The purpose of this utility model is achieved in that it comprises an enclosure with cover, and load sample plate and an Ep pipe are housed in the enclosure, and pMD18-T-PAT-CP4-EPSPS-Cry1A (B)-BAR-RBCL plasmid is housed in the Ep pipe.
The utility model also has some technical characterictics like this:
1, described load sample plate is provided with the load sample hole, and the Ep pipe passes the load sample hole and is provided with.
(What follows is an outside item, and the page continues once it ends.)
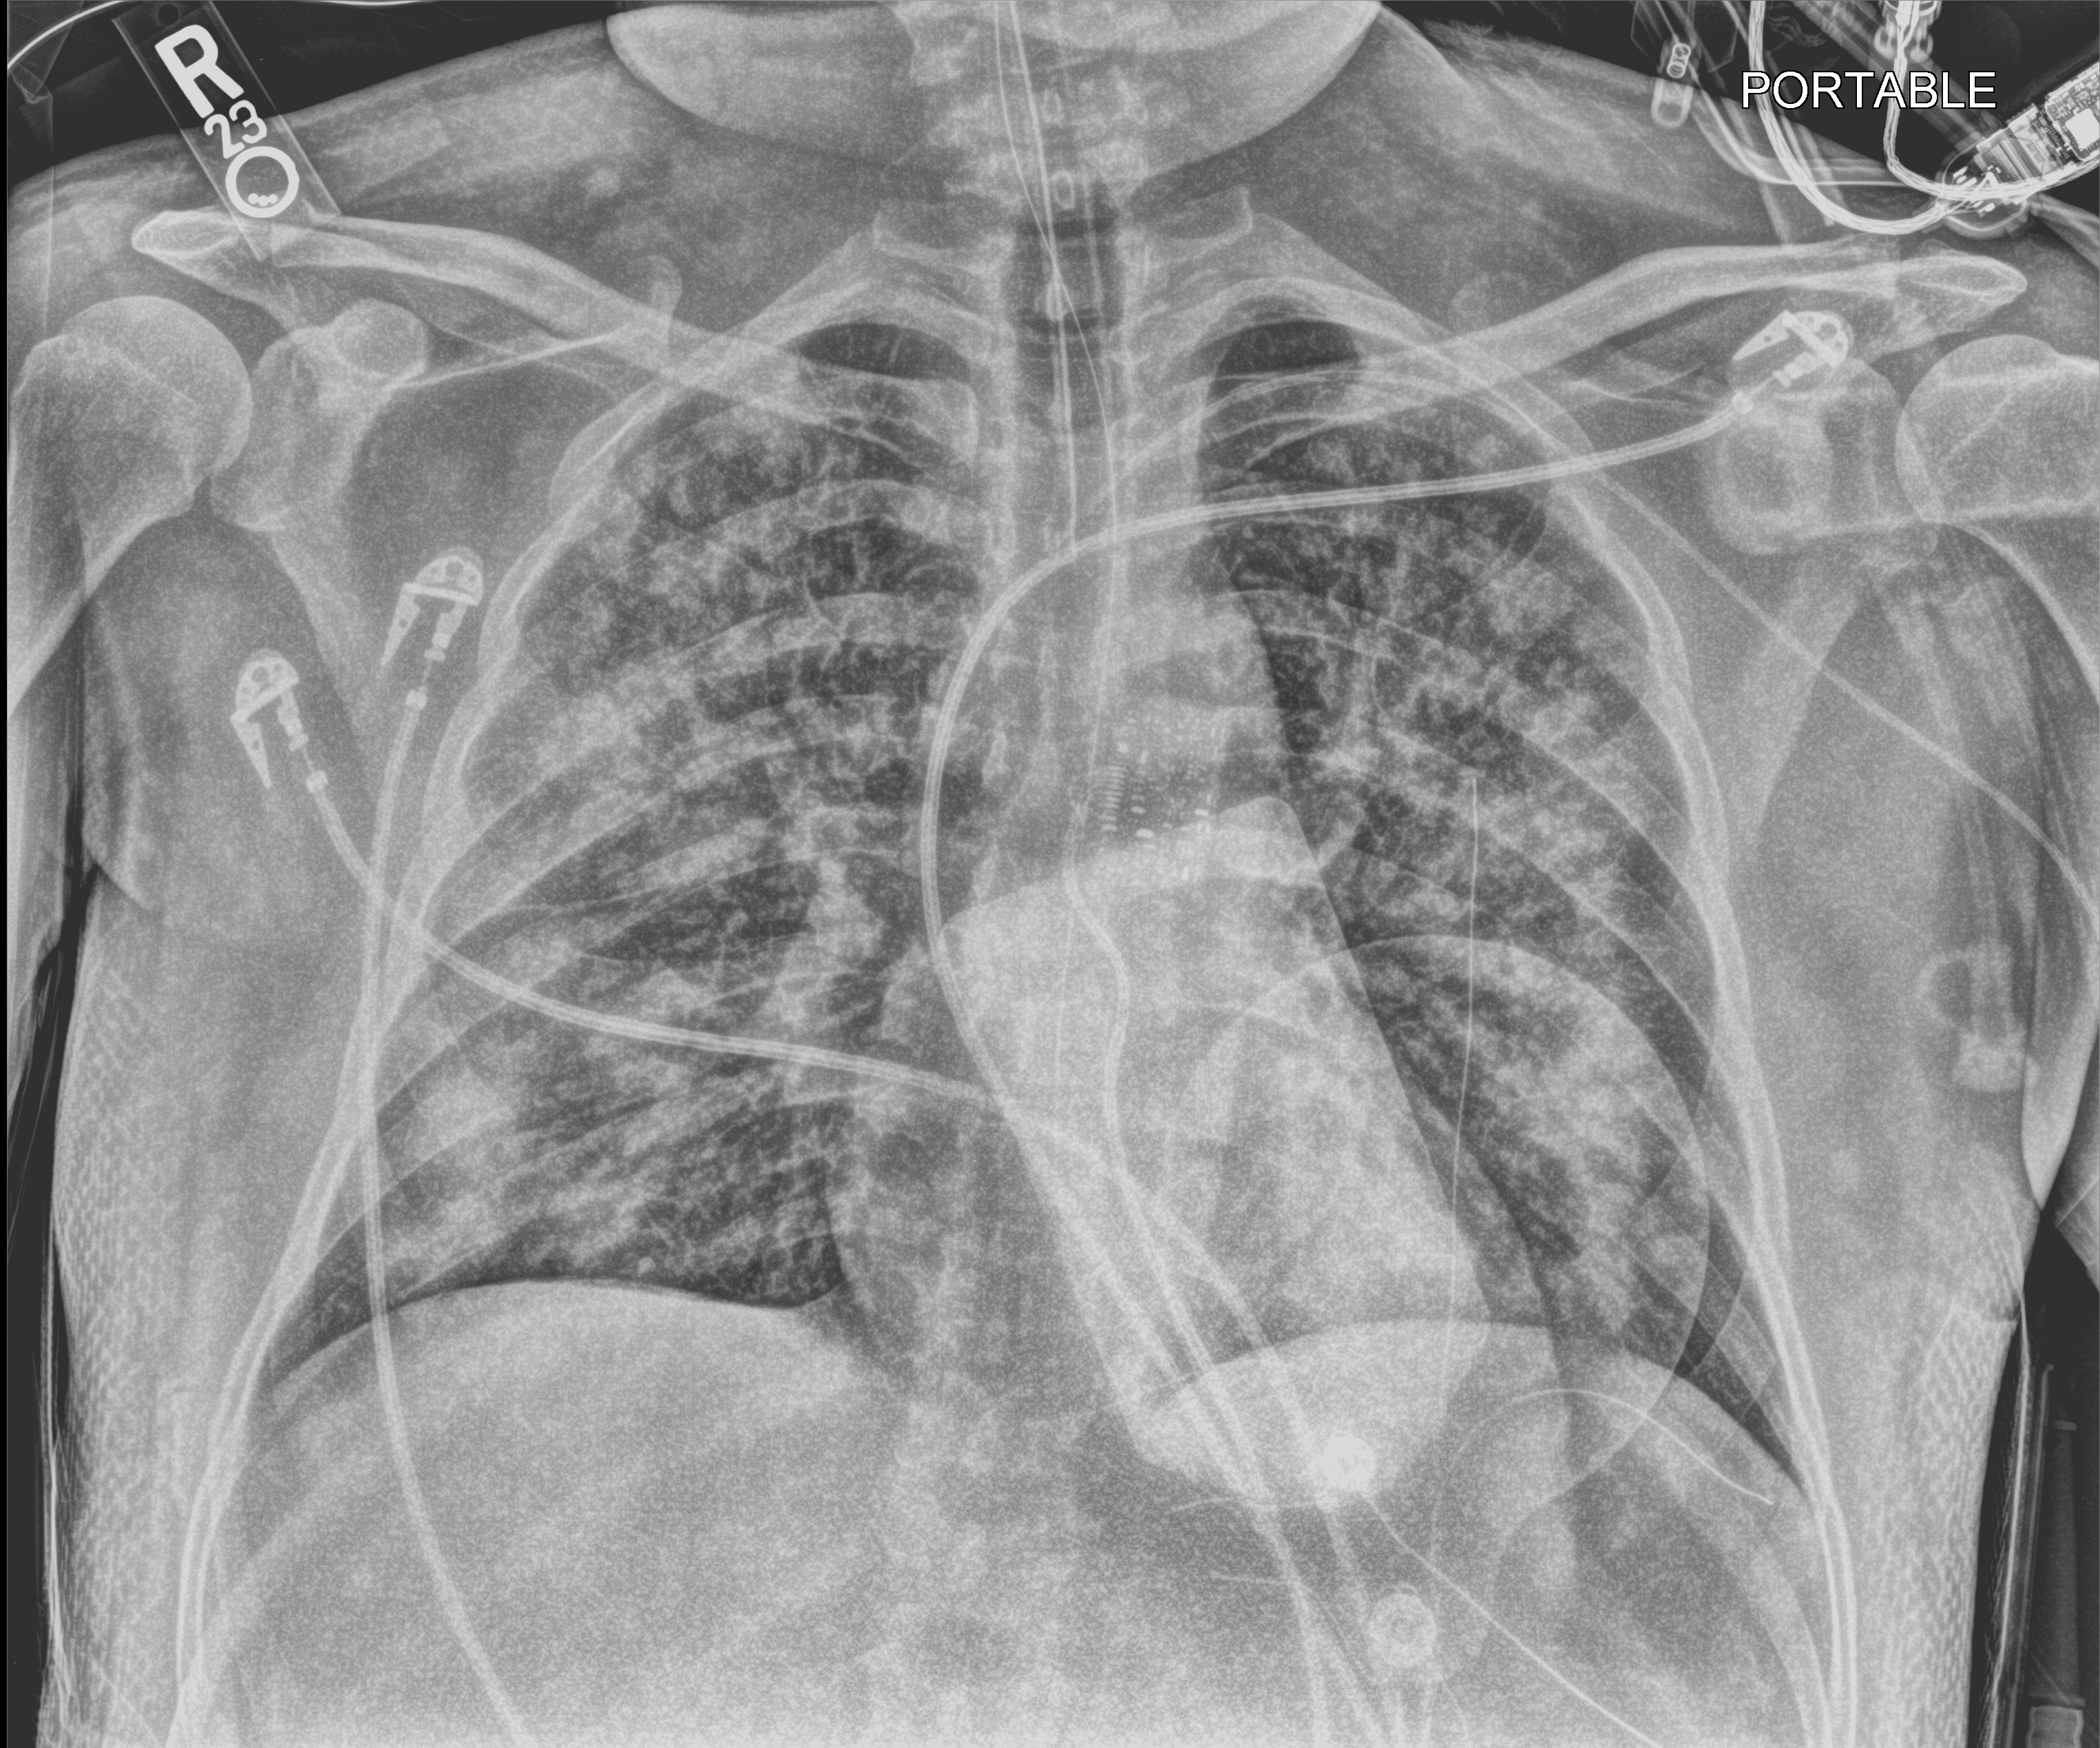
Chest X-ray (portable), anteroposterior (AP) projection. Adult patient hospitalised with COVID-19, age 18–59 years.
Hospital-stay facts (about this admission, not read from this image; timing relative to this image not recorded): mechanically ventilated during this hospital stay: yes; COPD (admission record): no; admitted to intensive care during this hospital stay: no.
The utility model is to utilize recombinant technology with genetically engineered soybean, main foreign gene Cry1A (B) gene of corn and paddy rice, the BAR gene, the CP4-EPSPS gene, pat gene and common confidential reference items RBCL gene all are cloned in the plasmid simultaneously, doing soybean, when corn and paddy rice transgene component qualitative detection, in positive control PCR reaction, add this standard molecule plasmid, internal standard gene RBCL gene and foreign gene CP4-EPSPS gene, Cry1A (B) gene, BAR gene and pat gene have all obtained amplification, and the amplified fragments size is consistent with the expection clip size, and only amplify the internal control gene fragment in the negative control, in the blank without any amplified fragments, show PCR reaction system works better, can judge whether contain the CP4-EPSPS gene the sample detection result, Cry1A (B) gene, BAR gene and pat gene.
Standard molecule in the utility model and other detect soybean, corn is different with the genetically modified standard molecule of paddy rice, other products needs at least 4 standard molecules promptly to need 4 EP pipes, and the utility model is with transgenosis food crop soybean common on the transgenosis market, main foreign gene Cry1A (B) gene of corn and paddy rice, the BAR gene, the CP4-EPSPS gene, pat gene and common confidential reference items RBCL gene all are cloned in the plasmid simultaneously, can be used for different varieties transgenosis food crop qualitative detection CP4-EPSPS gene, Cry1A (B) gene, the general positive standard molecule of BAR gene and pat gene.The utility model only needs promptly have only 1 EP pipe just to satisfy with 1 standard molecule and detects needs.Therefore, the utility model is lighter and handier, simple and efficient.Not only can solve the difficult problem that the laboratory generally lacks the positive criteria material, can also improve detection efficiency, shorten sense cycle.
(4) description of drawings
Fig. 1 is the utility model box body outside view;
Fig. 2 is the utility model load sample composition that hardens;
Fig. 3 is the transverse views of Fig. 2;
Fig. 4 is the utility model Ep pipe outside view.
(5) embodiment
Below in conjunction with the drawings and specific embodiments the utility model is further described:
In conjunction with Fig. 1-Fig. 4, present embodiment comprises a seal box with cover 1, and load sample plate 2 and an EP pipe 3 are housed in the box, in the Ep pipe 3 pMD18-T-PAT-CP4-EPSPS-Cry1A (B)-BAR-RBCL plasmid is housed, load sample hole 4 is arranged on 2 on the load sample plate, Ep pipe 3 passes load sample hole 4 and is provided with.
Claims (2)
1. a genetically engineered soybean, corn and paddy rice foreign gene detect and use the standard molecule test kit, and it comprises an enclosure with cover, it is characterized in that being equipped with in the described enclosure load sample plate and an Ep pipe.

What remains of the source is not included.